Task statement - Swap "checkbox" for "check box" in the stretch from the line containing "used within forms" through the line containing "for keyboard navigation.", and reproduce those lines with nothing else altered.

Entries taken from a collection
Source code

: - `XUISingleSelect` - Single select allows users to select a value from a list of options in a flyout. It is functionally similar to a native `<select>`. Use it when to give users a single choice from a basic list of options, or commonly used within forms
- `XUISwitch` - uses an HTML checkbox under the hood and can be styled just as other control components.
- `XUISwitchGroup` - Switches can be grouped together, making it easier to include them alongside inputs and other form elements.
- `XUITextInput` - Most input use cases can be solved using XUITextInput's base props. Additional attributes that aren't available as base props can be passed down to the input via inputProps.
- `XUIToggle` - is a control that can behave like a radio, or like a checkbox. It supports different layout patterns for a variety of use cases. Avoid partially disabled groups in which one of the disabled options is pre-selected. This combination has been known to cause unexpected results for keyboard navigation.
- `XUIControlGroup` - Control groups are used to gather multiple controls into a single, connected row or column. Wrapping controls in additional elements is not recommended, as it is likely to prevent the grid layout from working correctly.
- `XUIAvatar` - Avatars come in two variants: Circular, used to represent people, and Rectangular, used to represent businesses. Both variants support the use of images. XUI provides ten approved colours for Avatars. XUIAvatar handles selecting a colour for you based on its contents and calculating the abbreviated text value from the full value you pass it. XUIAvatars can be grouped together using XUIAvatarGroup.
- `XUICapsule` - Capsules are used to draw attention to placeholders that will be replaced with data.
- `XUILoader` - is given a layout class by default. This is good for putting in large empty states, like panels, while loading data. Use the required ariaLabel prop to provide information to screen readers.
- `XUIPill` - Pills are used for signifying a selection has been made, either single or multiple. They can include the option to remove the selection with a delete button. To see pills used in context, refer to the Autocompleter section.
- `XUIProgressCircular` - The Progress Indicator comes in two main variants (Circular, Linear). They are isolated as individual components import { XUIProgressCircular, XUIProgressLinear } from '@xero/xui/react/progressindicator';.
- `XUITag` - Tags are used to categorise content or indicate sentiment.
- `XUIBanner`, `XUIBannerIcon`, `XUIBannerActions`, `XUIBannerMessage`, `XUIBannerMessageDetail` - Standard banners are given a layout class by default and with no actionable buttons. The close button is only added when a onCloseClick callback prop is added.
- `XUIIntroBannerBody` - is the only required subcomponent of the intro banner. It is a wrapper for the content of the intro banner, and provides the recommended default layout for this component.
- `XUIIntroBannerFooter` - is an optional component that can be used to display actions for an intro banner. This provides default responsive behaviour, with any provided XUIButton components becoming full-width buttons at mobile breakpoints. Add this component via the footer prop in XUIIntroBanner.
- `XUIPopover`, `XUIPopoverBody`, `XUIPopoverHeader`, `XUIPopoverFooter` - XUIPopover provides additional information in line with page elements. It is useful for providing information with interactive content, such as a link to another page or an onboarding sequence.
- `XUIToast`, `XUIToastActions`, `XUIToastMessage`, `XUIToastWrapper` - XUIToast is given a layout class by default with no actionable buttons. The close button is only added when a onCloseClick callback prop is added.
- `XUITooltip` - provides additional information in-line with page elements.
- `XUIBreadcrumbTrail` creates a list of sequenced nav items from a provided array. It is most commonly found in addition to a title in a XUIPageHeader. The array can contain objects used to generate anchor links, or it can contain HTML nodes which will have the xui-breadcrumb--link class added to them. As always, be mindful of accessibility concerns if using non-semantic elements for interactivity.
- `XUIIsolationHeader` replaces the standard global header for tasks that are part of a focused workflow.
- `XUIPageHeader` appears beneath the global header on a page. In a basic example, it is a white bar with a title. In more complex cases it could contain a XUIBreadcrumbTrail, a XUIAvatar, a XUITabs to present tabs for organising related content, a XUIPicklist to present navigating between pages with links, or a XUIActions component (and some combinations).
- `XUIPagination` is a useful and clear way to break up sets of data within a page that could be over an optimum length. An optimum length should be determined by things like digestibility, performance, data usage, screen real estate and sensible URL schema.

Task answer -
: - `XUISingleSelect` - Single select allows users to select a value from a list of options in a flyout. It is functionally similar to a native `<select>`. Use it when to give users a single choice from a basic list of options, or commonly used within forms
- `XUISwitch` - uses an HTML check box under the hood and can be styled just as other control components.
- `XUISwitchGroup` - Switches can be grouped together, making it easier to include them alongside inputs and other form elements.
- `XUITextInput` - Most input use cases can be solved using XUITextInput's base props. Additional attributes that aren't available as base props can be passed down to the input via inputProps.
- `XUIToggle` - is a control that can behave like a radio, or like a check box. It supports different layout patterns for a variety of use cases. Avoid partially disabled groups in which one of the disabled options is pre-selected. This combination has been known to cause unexpected results for keyboard navigation.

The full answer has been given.